### Description of the task
Only the lines below starting at the one that contains "CONSIDERATIONS FOR THE PEDIATRIC POPULATION" and ending at the one that contains "SUMMARY AND CONCLUSIONS" are to be reproduced, exactly and with both ends kept.

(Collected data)

┌────────

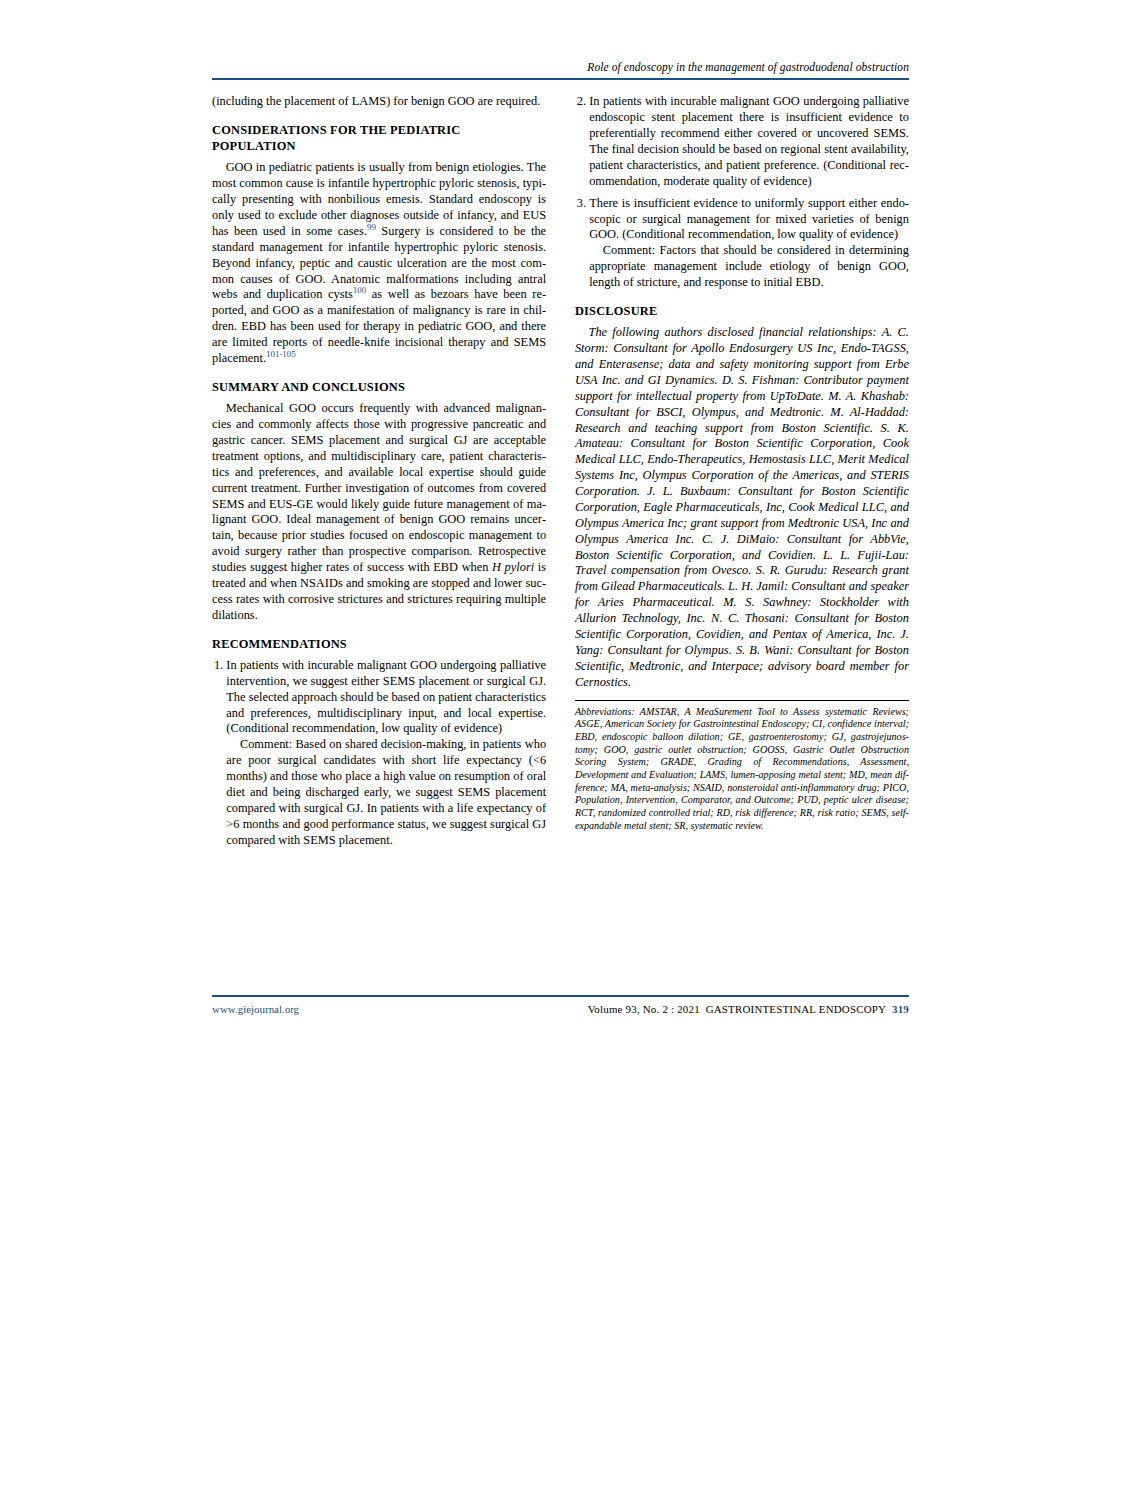Role of endoscopy in the management of gastroduodenal obstruction
(including the placement of LAMS) for benign GOO are required.
CONSIDERATIONS FOR THE PEDIATRIC POPULATION
GOO in pediatric patients is usually from benign etiologies. The most common cause is infantile hypertrophic pyloric stenosis, typically presenting with nonbilious emesis. Standard endoscopy is only used to exclude other diagnoses outside of infancy, and EUS has been used in some cases.99 Surgery is considered to be the standard management for infantile hypertrophic pyloric stenosis. Beyond infancy, peptic and caustic ulceration are the most common causes of GOO. Anatomic malformations including antral webs and duplication cysts100 as well as bezoars have been reported, and GOO as a manifestation of malignancy is rare in children. EBD has been used for therapy in pediatric GOO, and there are limited reports of needle-knife incisional therapy and SEMS placement.101-105
SUMMARY AND CONCLUSIONS
Mechanical GOO occurs frequently with advanced malignancies and commonly affects those with progressive pancreatic and gastric cancer. SEMS placement and surgical GJ are acceptable treatment options, and multidisciplinary care, patient characteristics and preferences, and available local expertise should guide current treatment. Further investigation of outcomes from covered SEMS and EUS-GE would likely guide future management of malignant GOO. Ideal management of benign GOO remains uncertain, because prior studies focused on endoscopic management to avoid surgery rather than prospective comparison. Retrospective studies suggest higher rates of success with EBD when H pylori is treated and when NSAIDs and smoking are stopped and lower success rates with corrosive strictures and strictures requiring multiple dilations.
RECOMMENDATIONS
In patients with incurable malignant GOO undergoing palliative intervention, we suggest either SEMS placement or surgical GJ. The selected approach should be based on patient characteristics and preferences, multidisciplinary input, and local expertise. (Conditional recommendation, low quality of evidence)
Comment: Based on shared decision-making, in patients who are poor surgical candidates with short life expectancy (<6 months) and those who place a high value on resumption of oral diet and being discharged early, we suggest SEMS placement compared with surgical GJ. In patients with a life expectancy of >6 months and good performance status, we suggest surgical GJ compared with SEMS placement.
In patients with incurable malignant GOO undergoing palliative endoscopic stent placement there is insufficient evidence to preferentially recommend either covered or uncovered SEMS. The final decision should be based on regional stent availability, patient characteristics, and patient preference. (Conditional recommendation, moderate quality of evidence)
There is insufficient evidence to uniformly support either endoscopic or surgical management for mixed varieties of benign GOO. (Conditional recommendation, low quality of evidence)
Comment: Factors that should be considered in determining appropriate management include etiology of benign GOO, length of stricture, and response to initial EBD.
DISCLOSURE
The following authors disclosed financial relationships: A. C. Storm: Consultant for Apollo Endosurgery US Inc, Endo-TAGSS, and Enterasense; data and safety monitoring support from Erbe USA Inc. and GI Dynamics. D. S. Fishman: Contributor payment support for intellectual property from UpToDate. M. A. Khashab: Consultant for BSCI, Olympus, and Medtronic. M. Al-Haddad: Research and teaching support from Boston Scientific. S. K. Amateau: Consultant for Boston Scientific Corporation, Cook Medical LLC, Endo-Therapeutics, Hemostasis LLC, Merit Medical Systems Inc, Olympus Corporation of the Americas, and STERIS Corporation. J. L. Buxbaum: Consultant for Boston Scientific Corporation, Eagle Pharmaceuticals, Inc, Cook Medical LLC, and Olympus America Inc; grant support from Medtronic USA, Inc and Olympus America Inc. C. J. DiMaio: Consultant for AbbVie, Boston Scientific Corporation, and Covidien. L. L. Fujii-Lau: Travel compensation from Ovesco. S. R. Gurudu: Research grant from Gilead Pharmaceuticals. L. H. Jamil: Consultant and speaker for Aries Pharmaceutical. M. S. Sawhney: Stockholder with Allurion Technology, Inc. N. C. Thosani: Consultant for Boston Scientific Corporation, Covidien, and Pentax of America, Inc. J. Yang: Consultant for Olympus. S. B. Wani: Consultant for Boston Scientific, Medtronic, and Interpace; advisory board member for Cernostics.
Abbreviations: AMSTAR, A MeaSurement Tool to Assess systematic Reviews; ASGE, American Society for Gastrointestinal Endoscopy; CI, confidence interval; EBD, endoscopic balloon dilation; GE, gastroenterostomy; GJ, gastrojejunostomy; GOO, gastric outlet obstruction; GOOSS, Gastric Outlet Obstruction Scoring System; GRADE, Grading of Recommendations, Assessment, Development and Evaluation; LAMS, lumen-apposing metal stent; MD, mean difference; MA, meta-analysis; NSAID, nonsteroidal anti-inflammatory drug; PICO, Population, Intervention, Comparator, and Outcome; PUD, peptic ulcer disease; RCT, randomized controlled trial; RD, risk difference; RR, risk ratio; SEMS, self-expandable metal stent; SR, systematic review.
www.giejournal.org
Volume 93, No. 2 : 2021 GASTROINTESTINAL ENDOSCOPY 319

└────────

### Result for this task
CONSIDERATIONS FOR THE PEDIATRIC POPULATION
GOO in pediatric patients is usually from benign etiologies. The most common cause is infantile hypertrophic pyloric stenosis, typically presenting with nonbilious emesis. Standard endoscopy is only used to exclude other diagnoses outside of infancy, and EUS has been used in some cases.99 Surgery is considered to be the standard management for infantile hypertrophic pyloric stenosis. Beyond infancy, peptic and caustic ulceration are the most common causes of GOO. Anatomic malformations including antral webs and duplication cysts100 as well as bezoars have been reported, and GOO as a manifestation of malignancy is rare in children. EBD has been used for therapy in pediatric GOO, and there are limited reports of needle-knife incisional therapy and SEMS placement.101-105
SUMMARY AND CONCLUSIONS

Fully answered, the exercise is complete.